Action item:
All lines holding the word "LoyaltyEvent" should be located in the records and copied.

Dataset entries
┌──

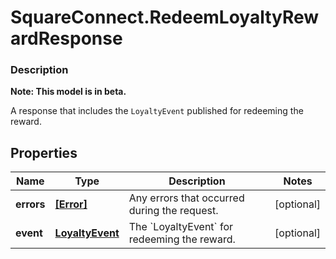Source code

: # SquareConnect.RedeemLoyaltyRewardResponse

### Description
**Note: This model is in beta.**

A response that includes the `LoyaltyEvent` published for redeeming the reward.

## Properties
Name | Type | Description | Notes
------------ | ------------- | ------------- | -------------
**errors** | [**[Error]**](Error.md) | Any errors that occurred during the request. | [optional] 
**event** | [**LoyaltyEvent**](LoyaltyEvent.md) | The &#x60;LoyaltyEvent&#x60; for redeeming the reward. | [optional] 


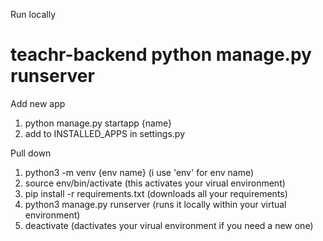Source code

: 
Run locally
# teachr-backend python manage.py runserver

Add new app
1. python manage.py startapp {name}
2. add to INSTALLED_APPS in settings.py

Pull down
1. python3 -m venv {env name}  (i use 'env' for env name)
2. source env/bin/activate  (this activates your virual environment)
3. pip install -r requirements.txt  (downloads all your requirements)
4. python3 manage.py runserver (runs it locally within your virtual environment)
5. deactivate (dactivates your virual environment if you need a new one)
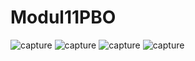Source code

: # Modul11PBO
![capture](https://cloud.githubusercontent.com/assets/21329555/25833132/3e73063c-3499-11e7-9dfc-a5a09ccbea1f.PNG)
![capture](https://s4.postimg.org/bkahvzsbh/Capture2.png)
![capture](https://s4.postimg.org/u14wmt89p/Capture3.png)
![capture](https://s4.postimg.org/bzlrp0e8t/Capture4.png)
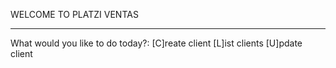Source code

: WELCOME TO PLATZI VENTAS
**************************************************
What would you like to do today?:
[C]reate client
[L]ist clients
[U]pdate client

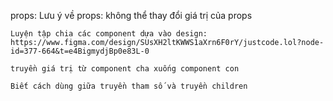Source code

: props:
Lưu ý về props:
    không thể thay đổi giá trị của props

    Luyện tập chia các component dựa vào design: https://www.figma.com/design/SUsXH2ltKWWS1aXrn6F0rY/justcode.lol?node-id=377-664&t=e4BigmydjBp0e83L-0

    truyền giá trị từ component cha xuống component con

    Biết cách dùng giữa truyền tham số và truyền children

└──

Expected output:
A response that includes the `LoyaltyEvent` published for redeeming the reward.
**event** | [**LoyaltyEvent**](LoyaltyEvent.md) | The &#x60;LoyaltyEvent&#x60; for redeeming the reward. | [optional] 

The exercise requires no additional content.